В таком характере длился разговор в продолжение целого часа, то есть до тех пор, когда, наконец, явился Павел Федорыч с обоими Головлятами. Действительно, один был черненький, другой беленький. Оба шаркнули ножкой, подошли к Машеньке к ручке, а Нонночке и Филофею Павлычу руку пожали.

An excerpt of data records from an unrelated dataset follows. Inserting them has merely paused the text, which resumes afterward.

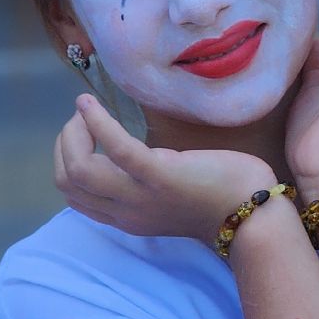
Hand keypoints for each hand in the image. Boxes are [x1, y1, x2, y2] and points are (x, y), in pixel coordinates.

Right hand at [54, 94, 275, 244]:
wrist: (254, 213)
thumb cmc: (220, 197)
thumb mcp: (168, 196)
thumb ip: (143, 184)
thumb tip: (126, 154)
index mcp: (126, 215)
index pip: (74, 195)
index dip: (66, 160)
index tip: (79, 134)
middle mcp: (125, 211)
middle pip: (68, 182)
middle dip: (64, 145)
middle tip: (80, 120)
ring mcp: (140, 195)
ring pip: (78, 170)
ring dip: (73, 134)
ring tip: (84, 110)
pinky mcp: (160, 175)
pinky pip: (116, 149)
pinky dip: (96, 122)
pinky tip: (88, 102)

— Внучки Арины Петровны — чай, помнишь, братец! — отрекомендовала их мне Машенька. — Приятельница мне была, а во многих случаях даже учительница. А христианка какая… даже кончина ее… ну, самая христианская была! Пришла в праздник от обедни, чайку покушала, легла отдохнуть — так мертвенькую в постели и нашли!
На несколько минут все вдруг смолкли. Машенька вздыхала, Нонночка улыбалась и обменивалась с молодыми Головлевыми взглядами, которые очень смешили их.
— Поль! а скоро старый Головель своих Головлят с тобой отпустил? — первая прервала молчание Нонночка.